Grilles: paint them, chrome them, shave them, swap them. No matter what you do it will help add to your car’s presence.
Authenticity can be the main theme in a car as this ’90s-style Sentra showed.
Ceramic coated headers – I bet they sound nice too!
Some hot rods sacrifice comfort in exchange for minimalism, but there are other approaches. Virtually no trim, but comfy seats.
Yes, comfort is important.
When it’s a car’s custom paint you want to show off, then it’s always important to keep things as shiny and as presentable as possible.Touches Of Genius
Spot the beer bottle. Upcycling has its place.
Here’s another take on custom seating. The look is definitely achieved with the metal outer bucket, but to help you actually enjoy the ride a bit of padding has been thrown in.
Keep things clean, but don’t go over the top with the polishing. Patina is important.
A splash of colour for your Edelbrock flathead cylinder heads, sir?
Dials are important, too. Do you go for a subtle period correct look?
Or forget about authenticity altogether? This is the interior of the Dodge Dart that we saw in the first post from the show.
It’s hard to make rat rods stand out but ‘Revival’ (if that’s the name of this creation) did a lot of things right. It starts off with a mean appearance when viewed from head on.
Simple but effective.
Custom metal work should be used to do things differently. Don’t forget to bring your umbrella!
Louvers, lots of louvers. This reminds me of the Speedhunters Scion FR-S that Keith and Andy built for this year’s SEMA Show. Check out its hood and you’ll see why.
Ever wondered how you make a hot rod sit so low to the ground? The secret lies beneath…
Power. Lots of power. It’s paramount in some cars.
At times you need to dig deeper to find what would otherwise be hidden details. Lowriders never fail to impress for this sort of thing.
Technology and modern equipment should never be shied away from.Think Outside The Box
This redefines the term ‘riding shotgun’.
We love where the builder of this Dodge van is going with this particular project.
Reinventing yourself takes on a whole new meaning at times.
This truck had the first push-rod airbag set up I’ve ever seen.
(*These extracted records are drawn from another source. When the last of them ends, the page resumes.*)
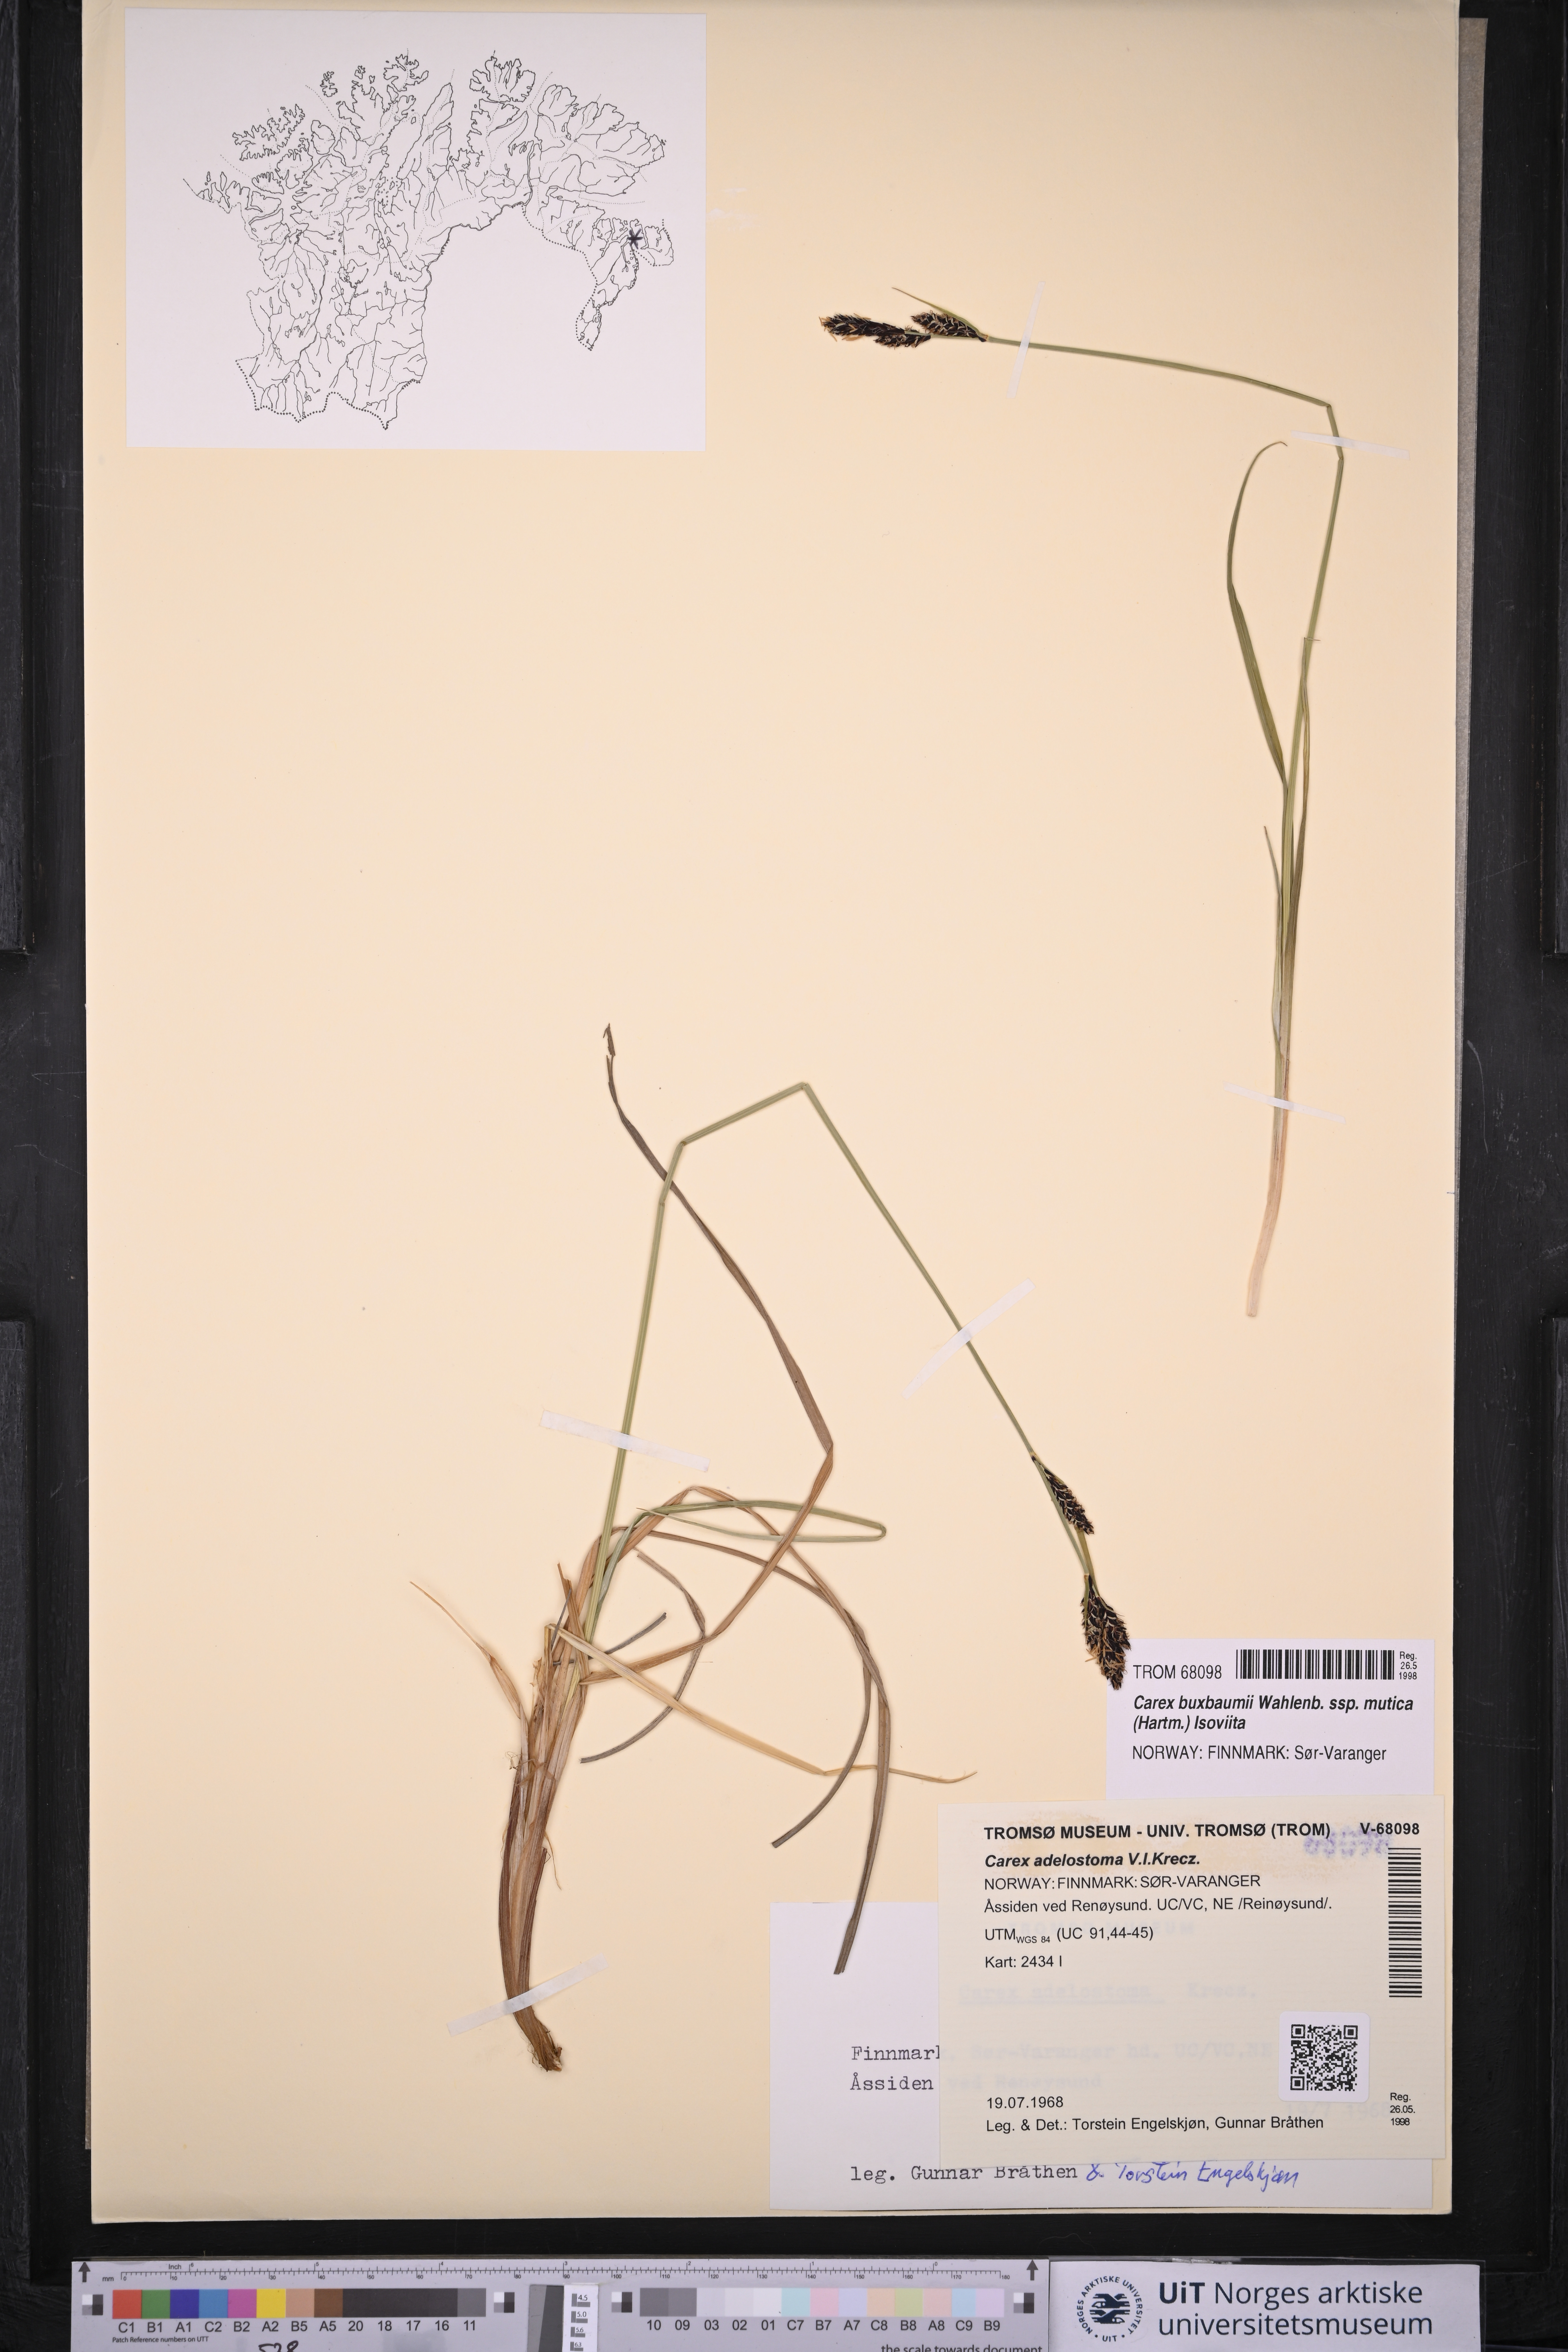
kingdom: Plantae
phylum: Tracheophyta
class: Liliopsida
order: Poales
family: Cyperaceae
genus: Carex
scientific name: Carex adelostoma
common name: Circumpolar sedge
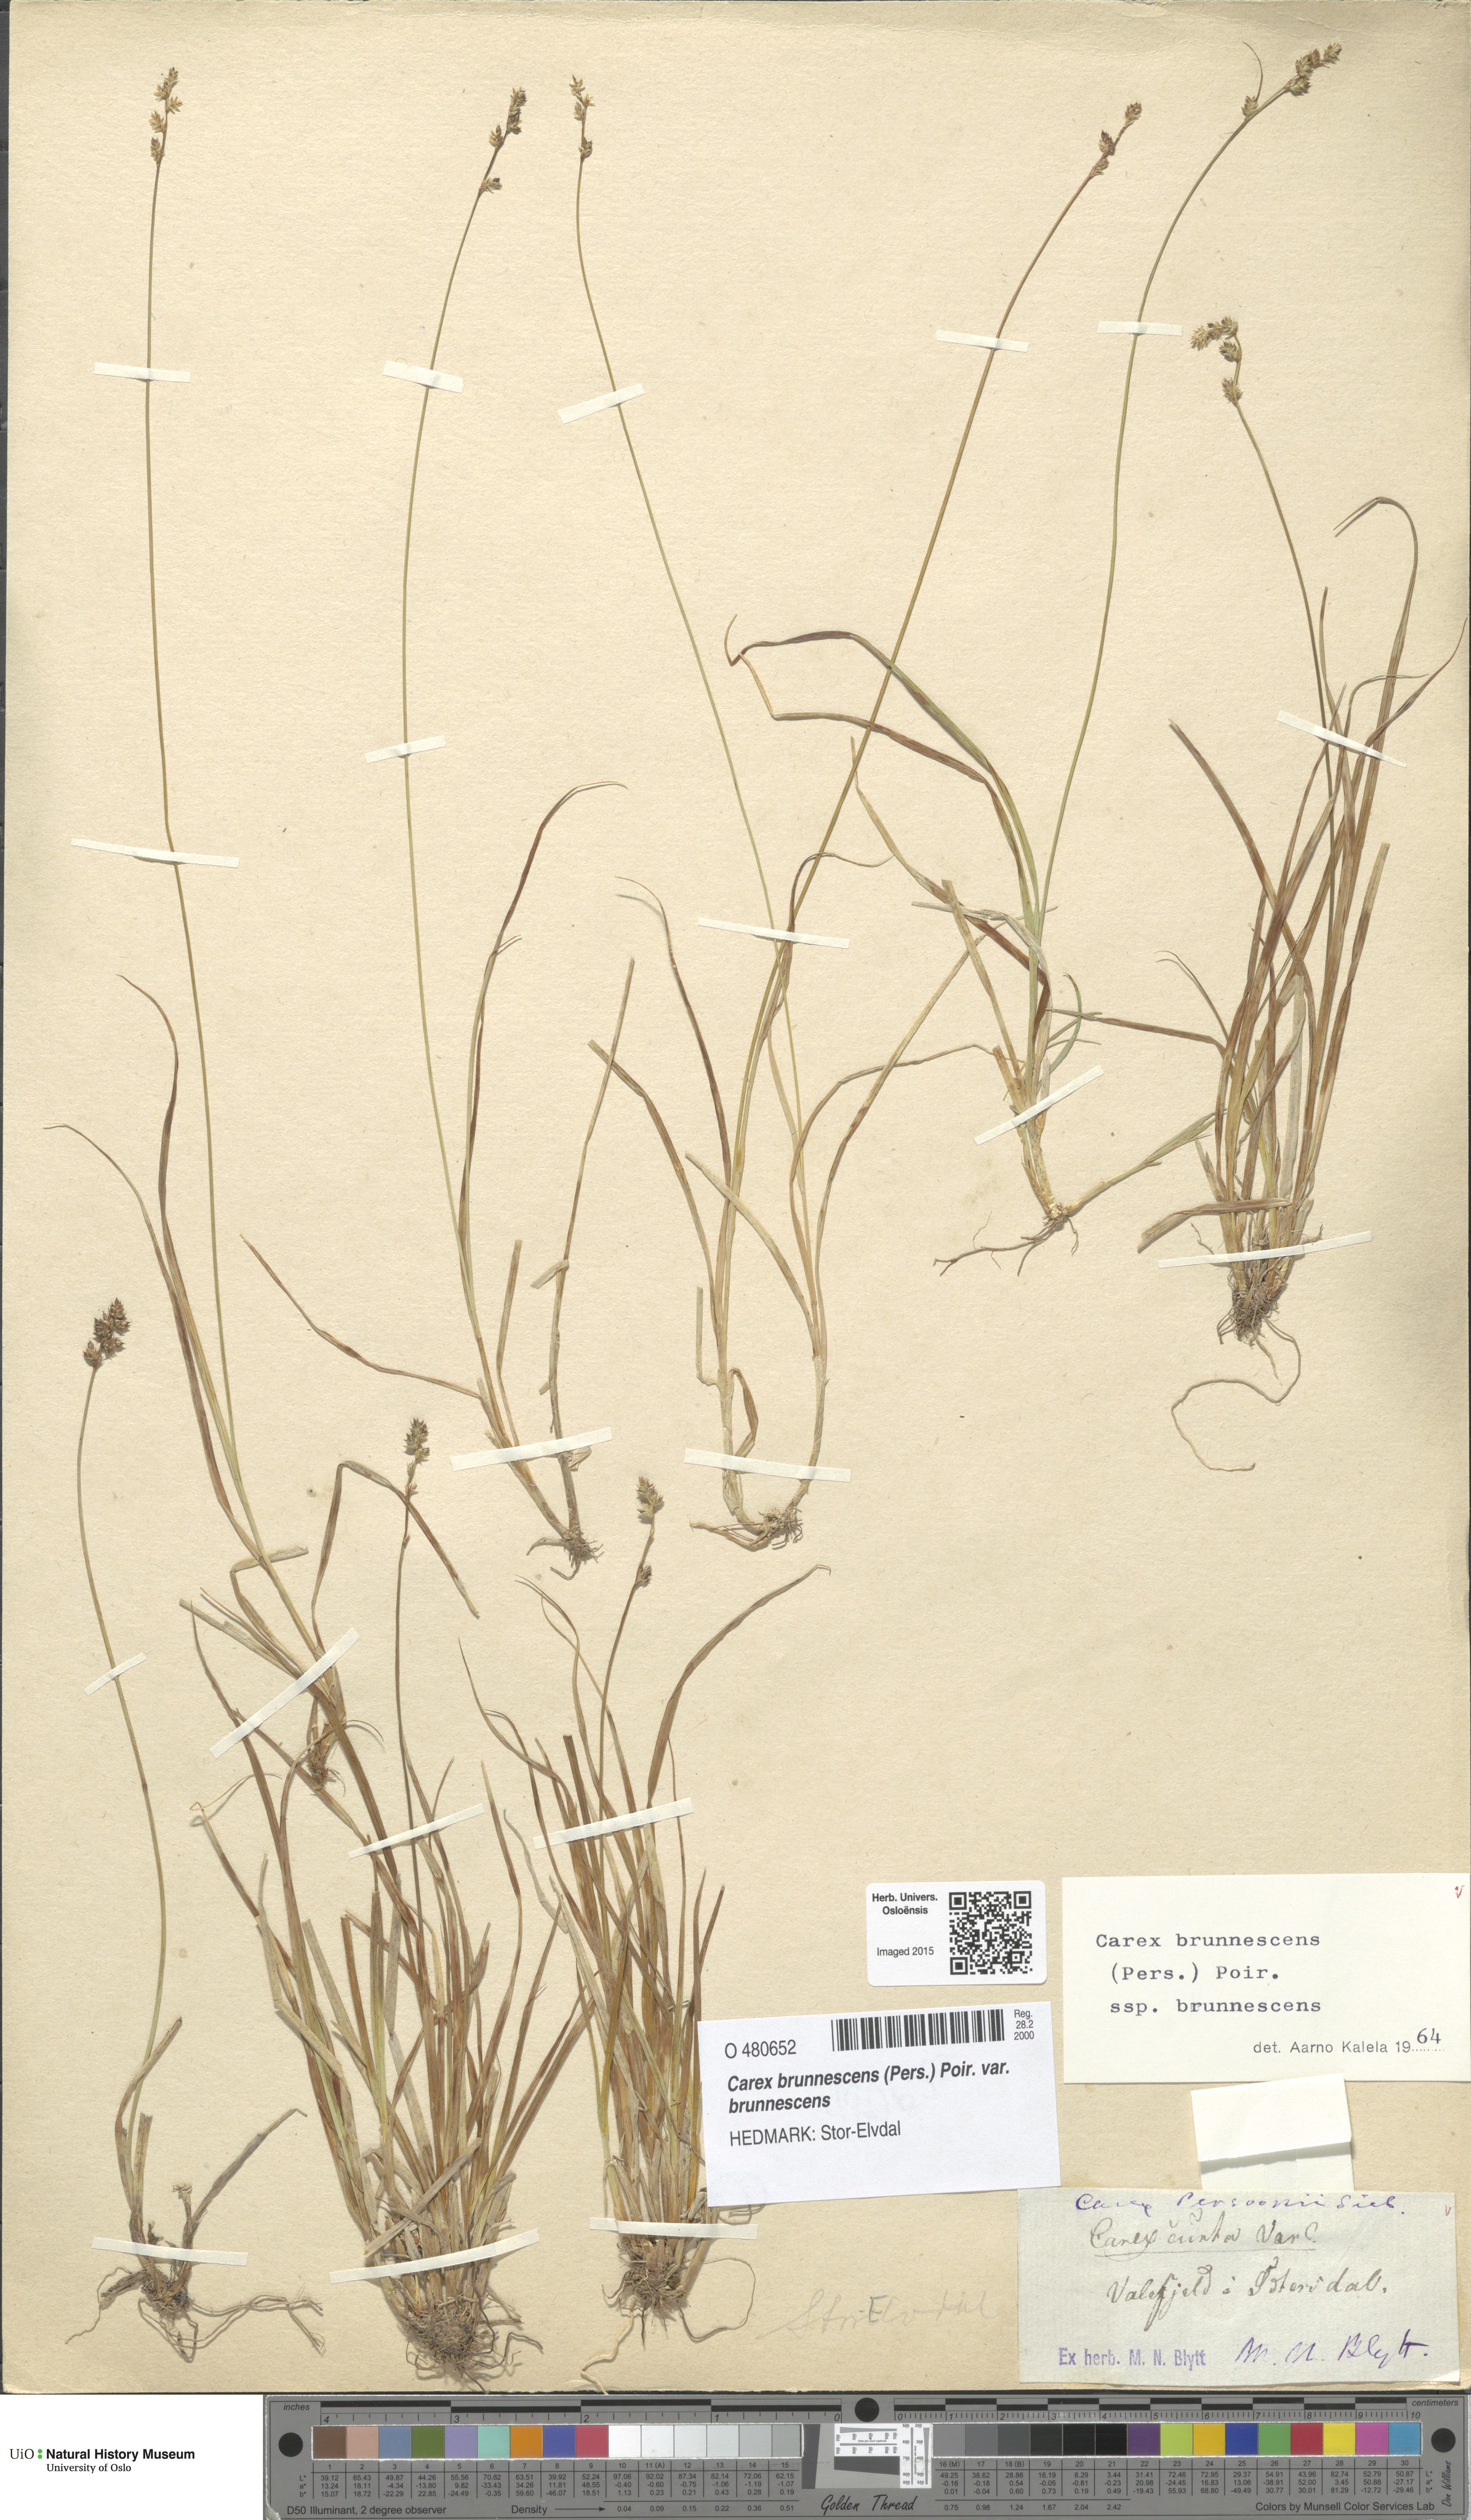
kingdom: Plantae
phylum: Tracheophyta
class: Liliopsida
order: Poales
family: Cyperaceae
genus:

Top marks for creativity!
At a place like the Mooneyes Hot Rod & Custom Show, details aren’t just limited to the cars. The way a car is presented can have a big bearing on how much attention it grabs.
That’s a pretty familiar looking engine – a Subaru EJ20 to be precise. Being a boxer it’s a nice fit for this VW van!
Damn, it rides on BBS wheels too!
We are all for engine swaps, but even then you have to finish things up with a few custom touches. Note the El Camino LS7 engine covers.
Safety always comes first – especially when you have enough firepower to shift the earth off its axis.
At times cleaning isn’t necessary, as this drag-spec Impala was proud to show.
And when in doubt, keep it simple.
How do you make an old faithful Japanese engine like Nissan’s L6 look a little more modern?
Carbon and fuel injection is a good start. Those modifications have helped transform this L24 into something that looks and sounds far less vintage.
Just in case you can’t find the column shifter…
Corvette power. It might just be a bit of plastic, but these engine covers go a long way in modernising an Chevy LS.
If you like your station wagons, make sure they have ample power to keep up with modern traffic. Or as in this case – enough grunt to blow right past it.
It’s all about how long your tail pipe is.
Pink factory trim, but only Caddys can pull this sort of thing off.
The minimalistic approach.
This may have been an unusual way to bring you show coverage, but I hope it’s helped to give you an idea of the cool things people are doing with their custom cars in Japan. I’m sure we will be seeing many more cool rides join in at the countless events Mooneyes have planned for 2015!